By Kevin Flanagan
BSD Bruins Senior Staff Writer
Certainly, the sky isn’t falling but the clouds are thickening on Causeway Street as Christmas rapidly approaches next Wednesday. After beginning the season as if their hair was on fire – the Bruins were a remarkable 18-3-5 in October and November – head coach Bruce Cassidy’s bunch have had what you would describe as a merry time so far in the month of December.
Despite showing signs of cracks in their game leading up to Thanksgiving, the Atlantic Division-leading B’s still found a way to win games despite underwhelming performances, especially in the first and second periods.
Relying on a red hot powerplay and the emergence of David Pastrnak becoming one of the most feared snipers in the NHL, Cassidy’s crew just outclassed opponents when it came to nut cutting time in the third period of contests.
The timely scoring that seemed to be a given almost every night combined with the best goaltending tandem in hockey for the first eight weeks of the season, the team that calls TD Garden home was looking like a train at full steam, rolling downhill in the Eastern Conference.
Not so much anymore.
Since the start of the month, the Black and Gold are a middling 3-4-2. Number one goaltender Tuukka Rask – who traditionally would start the season slow and heat up as the holidays approached – is a chilly 0-2-2 with a .878 save percentage and a 3.39 goals-against average. And the mental lapses that were overlooked late in November are beginning to bite the Bruins in their collective behind.
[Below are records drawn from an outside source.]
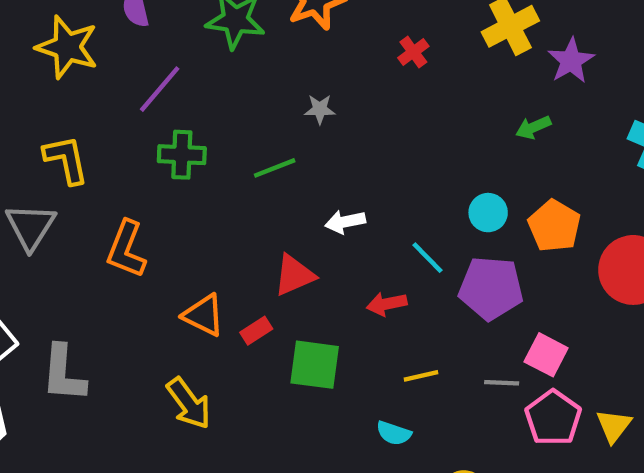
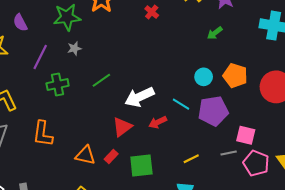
gray star: (320, 109) -> (74, 48), moved
white arrow: (345, 222) -> (139, 97), size x1.6
red arrow: (387, 304) -> (158, 122), moved

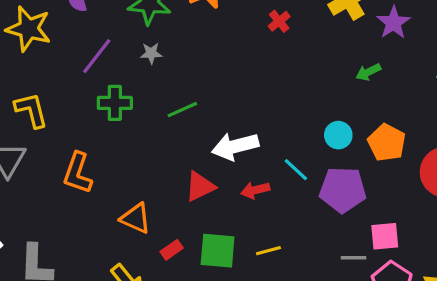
pink square: (246, 135) -> (385, 236), turned -30
red rectangle: (111, 156) -> (172, 250), moved
yellow line: (191, 159) -> (268, 251), moved

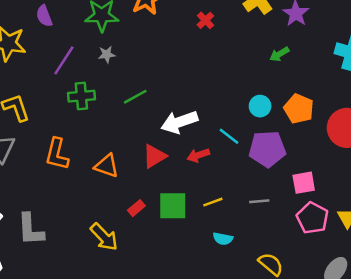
orange triangle: (136, 218) -> (107, 166), moved
gray line: (353, 258) -> (259, 201), moved

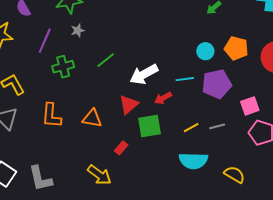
cyan line: (229, 136) -> (185, 79), turned -36
yellow line: (213, 202) -> (191, 128), moved
green square: (173, 206) -> (150, 126), moved
cyan semicircle: (223, 239) -> (193, 161), size x1.8

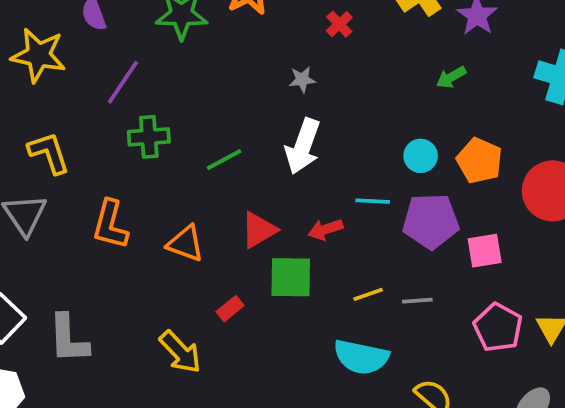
gray star: (78, 30) -> (302, 80), moved
green line: (106, 60) -> (224, 160), moved
white arrow: (144, 74) -> (303, 146), moved, turned -52
pink square: (250, 106) -> (485, 251), moved

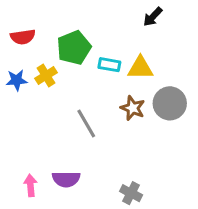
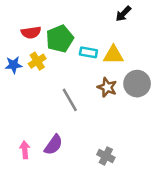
red semicircle: (23, 37) -> (31, 32), moved
purple semicircle: (66, 179) -> (53, 145), turned -55

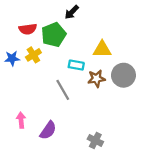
black arrow: (123, 14) -> (72, 12), moved
cyan rectangle: (88, 52) -> (76, 65), moved
brown star: (107, 87) -> (96, 79), turned -30
pink arrow: (25, 150) -> (21, 120), moved

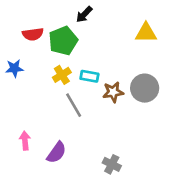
yellow triangle: (102, 49) -> (146, 33), moved
yellow cross: (33, 55) -> (62, 75), moved

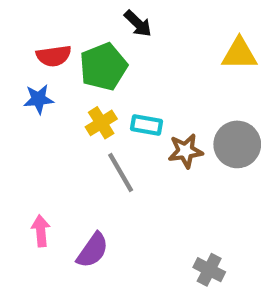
black arrow: (84, 14) -> (138, 24), turned -90
blue star: (14, 68) -> (39, 99), moved
gray cross: (112, 164) -> (209, 270), moved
In the past two weeks alone, they have lost to draft lottery hopeful clubs come spring in the Chicago Blackhawks (currently 28th in the league standings), the Ottawa Senators (29th), and the Los Angeles Kings (26th).
That’s a bump in the road that could become a massive pothole that the Boston area is known for during the winter if the lack of focus and execution continues much longer.
For as well as second-line center David Krejci has played with a cast of revolving wingers across side the streaky – and somewhat overrated Jake DeBrusk – the Bruins still lack a top-six forward that could lengthen the lineup and take the pressure off the powerplay, as well as the trio of Patrice Bergeron, Brad Marchand, and Pastrnak.
While there has been some talk about the Kings recently released forward Ilya Kovalchuk perhaps being someone that general manager Don Sweeney would look at to add to upgrade the offense, the 36-year-old produced only 19 goals for LA before they shelved him in the second week of November this season.
Of course, there is always a chance that he could be rejuvenated by joining a Stanley Cup contender like the Bruins, and the price tag would be a prorated league minimum of $700,000.
And while that might not seem like much, according to CapFriendly.com, Sweeney has just $1.7M to work with against the salary cap, so every penny he spends is precious heading towards the trade deadline in February.
Given the fact that recent losses to likely Eastern Conference teams they will likely see in the playoffs this spring – the Washington Capitals and the Tampa Bay Lightning – exposed their lack of size and physicality – the same reason that they were taken out in the Cup Final by the St. Louis Blues last June – swinging and missing on Kovalchuk could be a loss that the B’s GM cannot afford.
For as much as a lull in the level of play should have been expected after such a strong start, many of the same issues exist when it comes to the reasons why the Bruins weren’t taking a tour of the city in duck boats some six months ago.
While panic might not be necessary, there should be a heightened concern regarding a club that is once again looking too top-heavy to sustain a substantial run in the playoffs.